What would be your dream setup?

I don't really have a lot of "gear" fantasies. My biggest dream setup is probably Universal Basic Income at this point, and/or health insurance that covered transgender healthcare. That sort of thing would help my work out a lot more materially than if someone released Yet Another To-Do List App. That said...

For 2018 I'm planning on using a Hobonichi Techo planner to consolidate my various scheduling/tracking/planning activities (both the stuff I've mentioned here and all the stuff I haven't), and that's a tiny dream come true right there.
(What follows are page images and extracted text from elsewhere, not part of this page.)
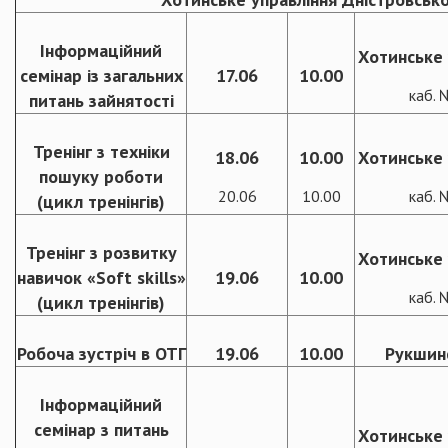
Інформаційний
Хотинське 
семінар із загальних
17.06
10.00
каб.
питань зайнятості
Тренінг з техніки
18.06
10.00
Хотинське 
пошуку роботи
20.06
10.00
каб.
(цикл тренінгів)
Тренінг з розвитку
Хотинське 
навичок «Soft skills»
19.06
10.00
каб.
(цикл тренінгів)
Робоча зустріч в ОТГ
19.06
10.00
Рукшин
Інформаційний
семінар з питань
Хотинське 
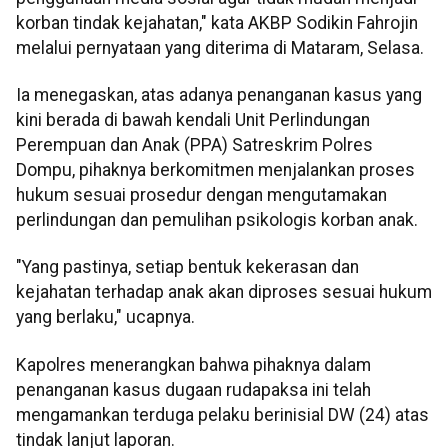
korban tindak kejahatan," kata AKBP Sodikin Fahrojin
melalui pernyataan yang diterima di Mataram, Selasa.
Ia menegaskan, atas adanya penanganan kasus yang
kini berada di bawah kendali Unit Perlindungan
Perempuan dan Anak (PPA) Satreskrim Polres
Dompu, pihaknya berkomitmen menjalankan proses
hukum sesuai prosedur dengan mengutamakan
perlindungan dan pemulihan psikologis korban anak.
"Yang pastinya, setiap bentuk kekerasan dan
kejahatan terhadap anak akan diproses sesuai hukum
yang berlaku," ucapnya.
Kapolres menerangkan bahwa pihaknya dalam
penanganan kasus dugaan rudapaksa ini telah
mengamankan terduga pelaku berinisial DW (24) atas
tindak lanjut laporan.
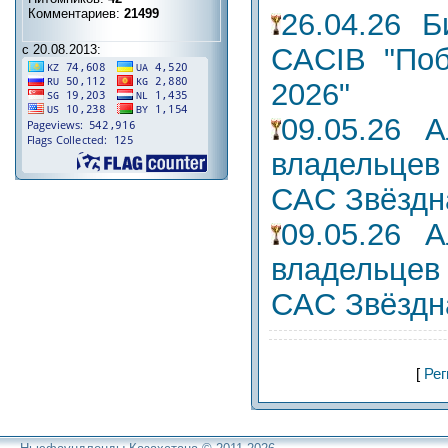
Комментариев:
21499
26.04.26 Б
CACIB "Поб
с 20.08.2013:
2026"
09.05.26
владельцев
CAC Звёздн
09.05.26
владельцев
CAC Звёздн
[
Рег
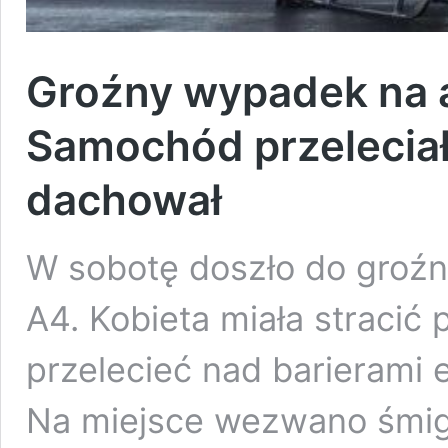
Groźny wypadek na a
Samochód przeleciał 
dachował
W sobotę doszło do groź
A4. Kobieta miała stracić
przelecieć nad barierami
Na miejsce wezwano śmig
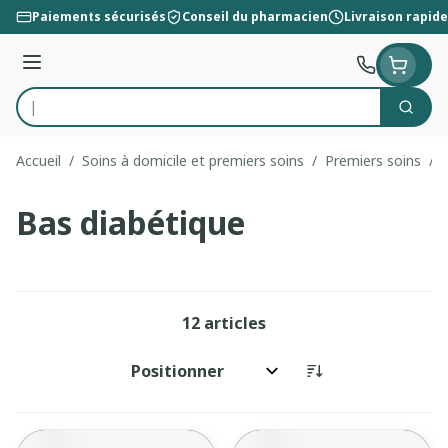
Aller au contenu
Paiements sécurisés
Conseil du pharmacien
Livraison rapide
Menu
Cherc
Rechercher
Accueil
/
Soins à domicile et premiers soins
/
Premiers soins
/
Bas diabétique
12
articles
Trier par:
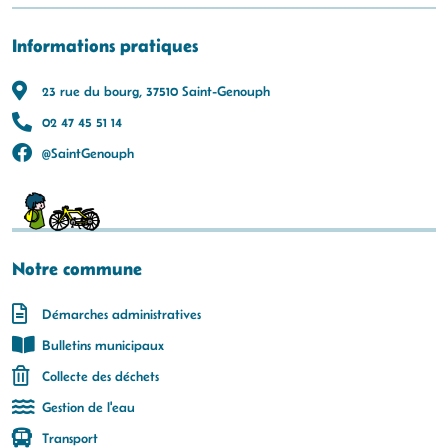
Informations pratiques
23 rue du bourg, 37510 Saint-Genouph
02 47 45 51 14
@SaintGenouph
Notre commune
Démarches administratives
Bulletins municipaux
Collecte des déchets
Gestion de l'eau
Transport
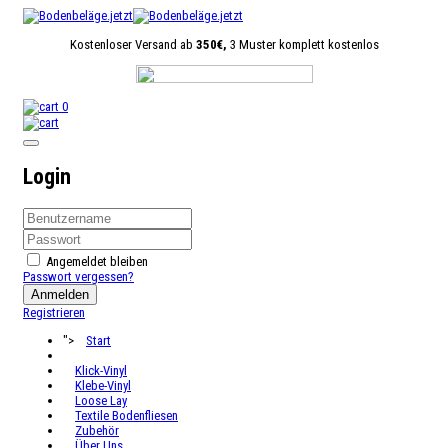
Kostenloser Versand ab
350€,
3 Muster komplett kostenlos
0
Login
Angemeldet bleiben
Passwort vergessen?
Anmelden
Registrieren
">
Start
Klick-Vinyl
Klebe-Vinyl
Loose Lay
Textile Bodenfliesen
Zubehör
Über Uns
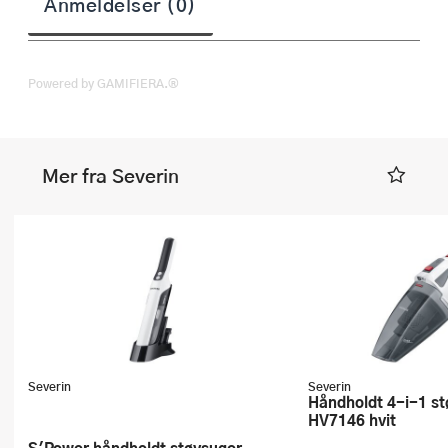
Anmeldelser (0)
Powered by GAMIFIERA.®
Mer fra Severin
Severin
Severin
Håndholdt 4-i-1 støvsuger
HV7146 hvit
S'Power håndholdt støvsuger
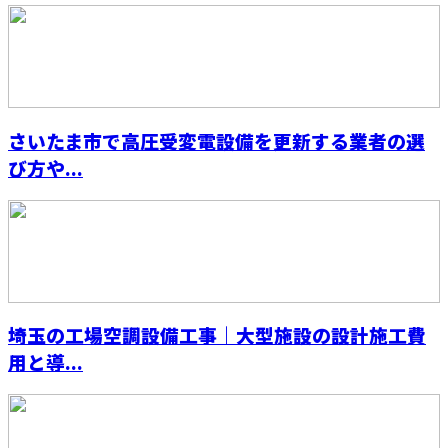
さいたま市で高圧受変電設備を更新する業者の選
び方や...
埼玉の工場空調設備工事｜大型施設の設計施工費
用と導...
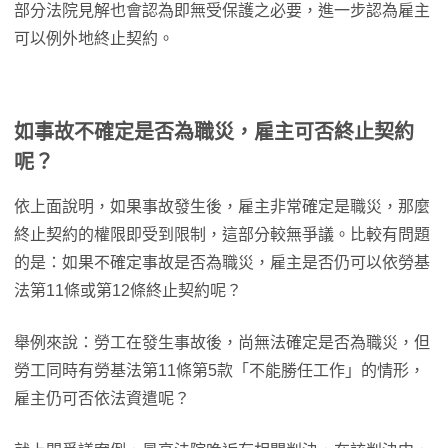
部分法院見解也會認為即無受保護之必要，進一步認為雇主
可以例外地終止契約。
如事故不確定是否為職災，雇主可否終止契約
呢？
依上面說明，如果事故發生後，雇主非常確定是職災，那麼
終止契約的權限即受到限制，這部分較無爭議。比較有問題
的是：如果不確定事故是否為職災，雇主是否仍可以依勞基
法第11條或第12條終止契約呢？
舉例來說：勞工在發生事故後，尚無法確定是否為職災，但
勞工同時有勞基法第11條第5款「不能勝任工作」的情形，
雇主仍可否依法資遣呢？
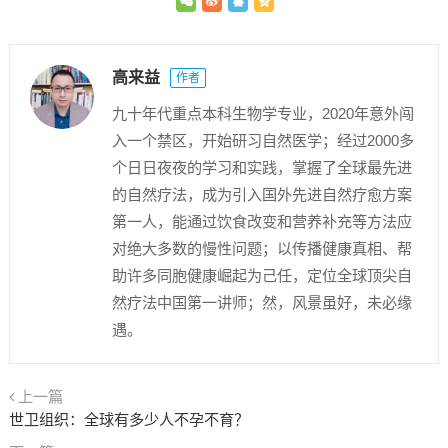
高来益
作者
九十年代重点本科生物学专业，2020年意外闯
入一个禁区，开始研习自然医学；经过2000多
个日日夜夜的学习和实践，掌握了全球最先进
的自然疗法，成为引入国外先进自然疗愈方案
第一人，能通过饮食改变和营养补充等方法应
对绝大多数的慢性问题；以传播健康真相、帮
助许多同胞健康崛起为己任，定位全球顶尖自
然疗法中国第一讲师；然，风景虽好，未必缘
遇。
上一篇
世卫组织：全球有多少人不孕不育？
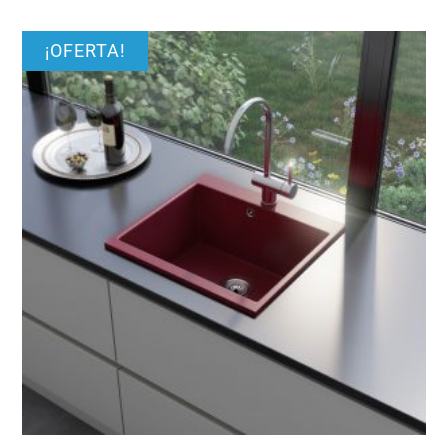
¡OFERTA!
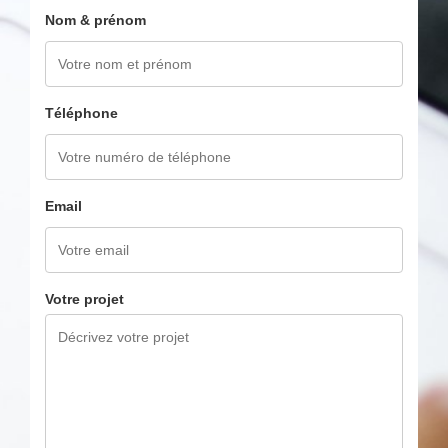
Nom & prénom
Téléphone
Email
Votre projet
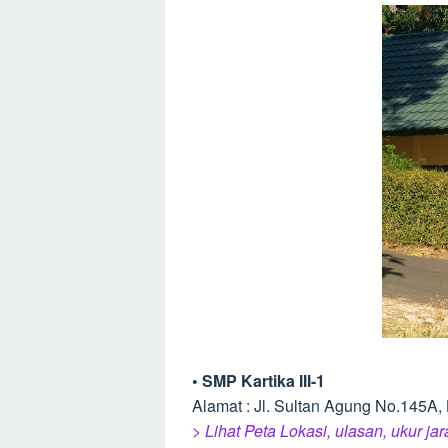
• SMP Kartika III-1
Alamat : Jl. Sultan Agung No.145A
> Lihat Peta Lokasi, ulasan, ukur ja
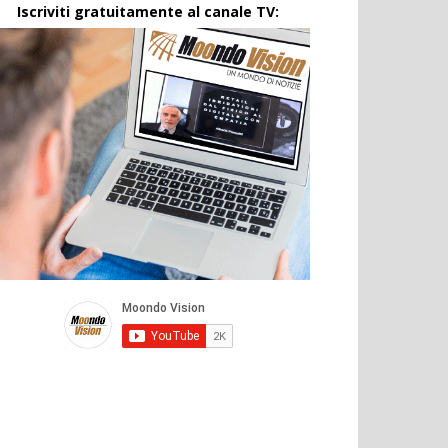
Iscriviti gratuitamente al canale TV:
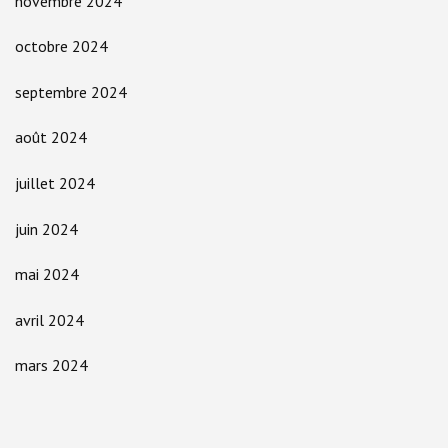
novembre 2024
octobre 2024
septembre 2024
août 2024
juillet 2024
juin 2024
mai 2024
avril 2024
mars 2024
I also eagerly await the day Apple actually gets the Watch to the place where it's a real Dick Tracy Wrist Phone. At that point, I think my ideal computer hardware setup will be Apple Watch, iPad Pro, PC Tower. I don't actually like being "bothered" by apps or using them when I have idle time very often -- I'm a "default to no notifications" person, I don't need a lot of apps on my phone, etc. But I do want to be reliably available, so the idea of having a sort of hybrid pager-phone on my wrist that lets me make calls when I need to (and go running without a damn phablet strapped to my upper arm), is incredibly appealing to me. Then the super-iPad for all the things I currently use my laptop for (and traveling a few pounds lighter), and the PC honestly just for videogames. (I'm struggling to think of work applications for a mouse and keyboard... I suppose I do still have times when it's easier and faster, when working in giant spreadsheets for hours. So occasionally that.)